Spring is upon us here in Wisconsin, so how about an airy, summer-like delight from the magical Puck, aka Robin Goodfellow? This delightful verse–especially in the hands of a skilled actor–can ‘spring’ to hilarious delight:
PUCK
My mistress with a monster is in love.
Near to her close and consecrated bower,
While she was in her dull and sleeping hour,
A crew of patches, rude mechanicals,
That work for bread upon Athenian stalls,
Were met together to rehearse a play
Intended for great Theseus’ nuptial-day.
The shallowest thick-skin of that barren sort,
Who Pyramus presented, in their sport
Forsook his scene and enter’d in a brake
When I did him at this advantage take,
An ass’s nole I fixed on his head:
Anon his Thisbe must be answered,
And forth my mimic comes. When they him spy,
As wild geese that the creeping fowler eye,
Or russet-pated choughs, many in sort,
Rising and cawing at the gun’s report,
Sever themselves and madly sweep the sky,
So, at his sight, away his fellows fly;
And, at our stamp, here o’er and o’er one falls;
He murder cries and help from Athens calls.

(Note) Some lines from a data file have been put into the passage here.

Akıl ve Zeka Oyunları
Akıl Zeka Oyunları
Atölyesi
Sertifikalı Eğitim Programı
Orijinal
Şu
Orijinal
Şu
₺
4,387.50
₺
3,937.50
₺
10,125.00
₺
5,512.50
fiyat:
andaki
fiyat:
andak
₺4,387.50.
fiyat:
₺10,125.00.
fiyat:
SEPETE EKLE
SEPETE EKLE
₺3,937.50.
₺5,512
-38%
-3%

Their sense thus weak, lost with their fears thus strong,
Made senseless things begin to do them wrong;
For briers and thorns at their apparel snatch;
Some sleeves, some hats, from yielders all things catch.
I led them on in this distracted fear,
And left sweet Pyramus translated there:
When in that moment, so it came to pass,
Titania waked and straightway loved an ass.
—A Midsummer Night’s Dream, Act III, Scene ii
Repeated rhymed couplets, especially to a modern ear, can sound cloying. But in the hands of Shakespeare and a skilled orator, this form lends itself perfectly to the scene at hand, where the magical Puck relates to Oberon how his wife Titania, through the powers of a magic potion, has fallen in love with a ‘rude mechanical’ most recently transformed into an ass.
Go ahead, read the last four lines out loud.
To this very day, A Midsummer Night’s Dream remains one of Shakespeare’s most popular plays, a masterpiece of comic delight and sublime language.
The image is of Steven Lee Johnson as Puck in last year’s Chicago Shakespeare Theater’s production of A Midsummer Night’s Dream.